Only certain lines below are wanted: those starting at the line containing "The second key" and ending at the line containing "The conference appreciated", both included, each retyped exactly.

**Data to examine**
- - -

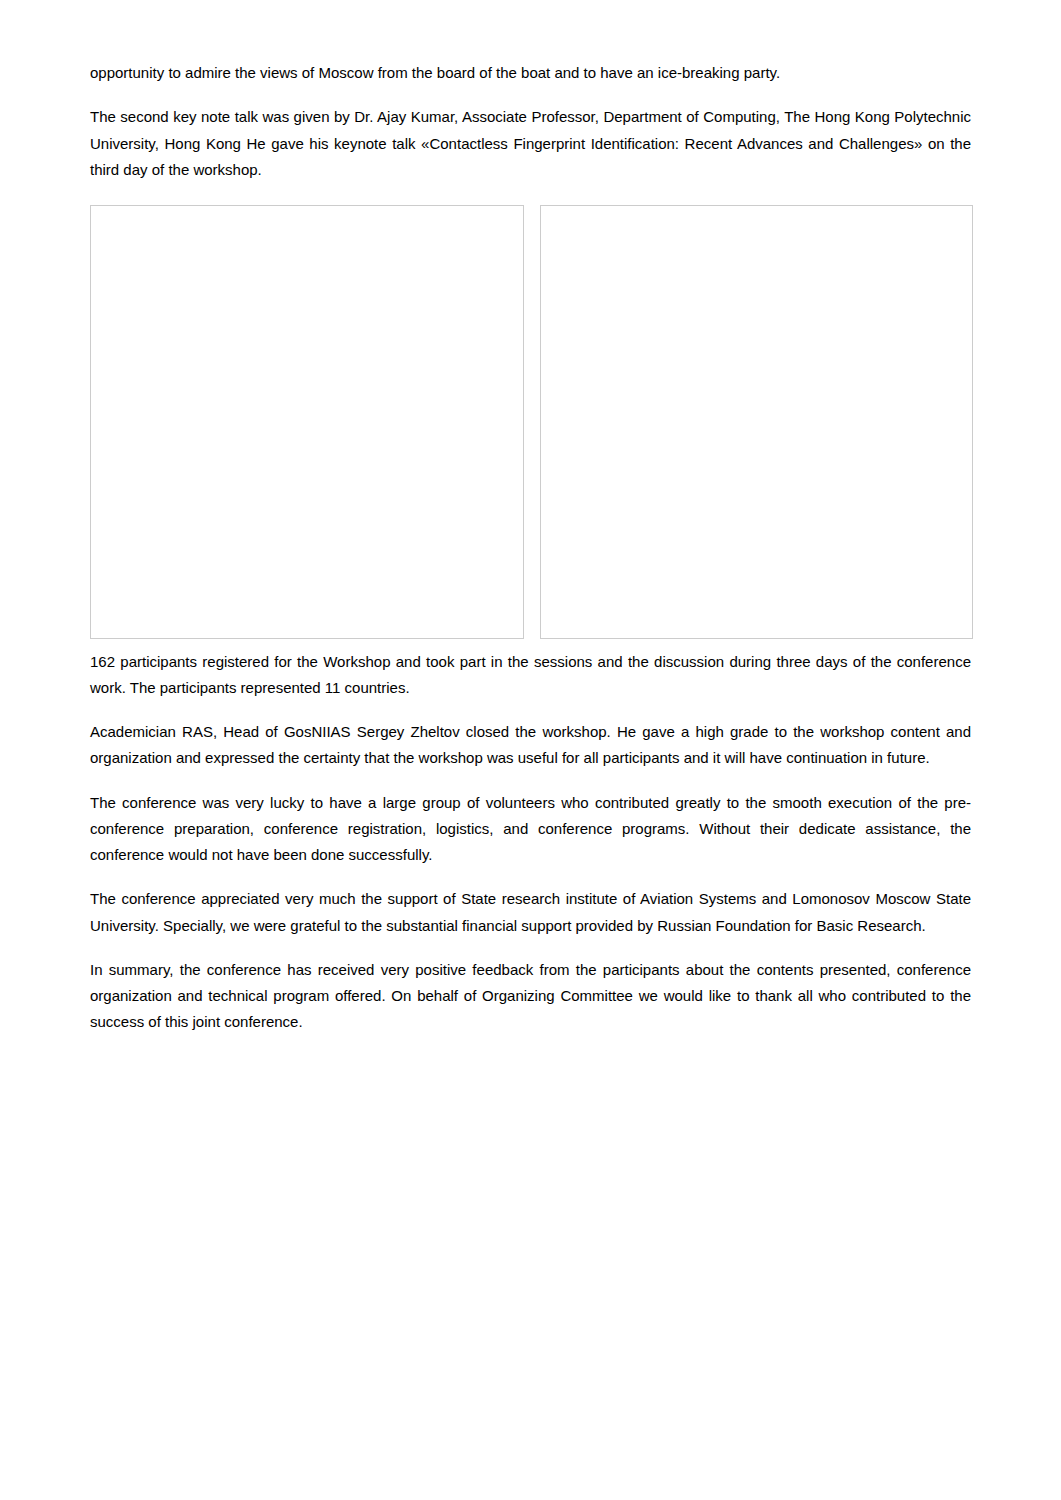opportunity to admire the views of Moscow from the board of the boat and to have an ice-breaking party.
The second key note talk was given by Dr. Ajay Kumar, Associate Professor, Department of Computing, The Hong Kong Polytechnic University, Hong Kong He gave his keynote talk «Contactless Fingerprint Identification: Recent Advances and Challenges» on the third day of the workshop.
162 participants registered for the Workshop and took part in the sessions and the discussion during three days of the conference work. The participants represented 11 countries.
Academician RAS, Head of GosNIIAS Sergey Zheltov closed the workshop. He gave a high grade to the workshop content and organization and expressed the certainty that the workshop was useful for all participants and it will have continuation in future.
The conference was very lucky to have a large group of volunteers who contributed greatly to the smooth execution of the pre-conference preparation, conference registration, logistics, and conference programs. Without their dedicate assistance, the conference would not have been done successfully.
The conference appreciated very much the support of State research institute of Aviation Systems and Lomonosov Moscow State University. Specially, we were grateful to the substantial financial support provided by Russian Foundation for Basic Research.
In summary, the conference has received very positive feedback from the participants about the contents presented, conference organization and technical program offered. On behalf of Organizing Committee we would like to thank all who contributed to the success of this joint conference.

- - -

**Reply to the exercise**
The second key note talk was given by Dr. Ajay Kumar, Associate Professor, Department of Computing, The Hong Kong Polytechnic University, Hong Kong He gave his keynote talk «Contactless Fingerprint Identification: Recent Advances and Challenges» on the third day of the workshop.
162 participants registered for the Workshop and took part in the sessions and the discussion during three days of the conference work. The participants represented 11 countries.
Academician RAS, Head of GosNIIAS Sergey Zheltov closed the workshop. He gave a high grade to the workshop content and organization and expressed the certainty that the workshop was useful for all participants and it will have continuation in future.
The conference was very lucky to have a large group of volunteers who contributed greatly to the smooth execution of the pre-conference preparation, conference registration, logistics, and conference programs. Without their dedicate assistance, the conference would not have been done successfully.
The conference appreciated very much the support of State research institute of Aviation Systems and Lomonosov Moscow State University. Specially, we were grateful to the substantial financial support provided by Russian Foundation for Basic Research.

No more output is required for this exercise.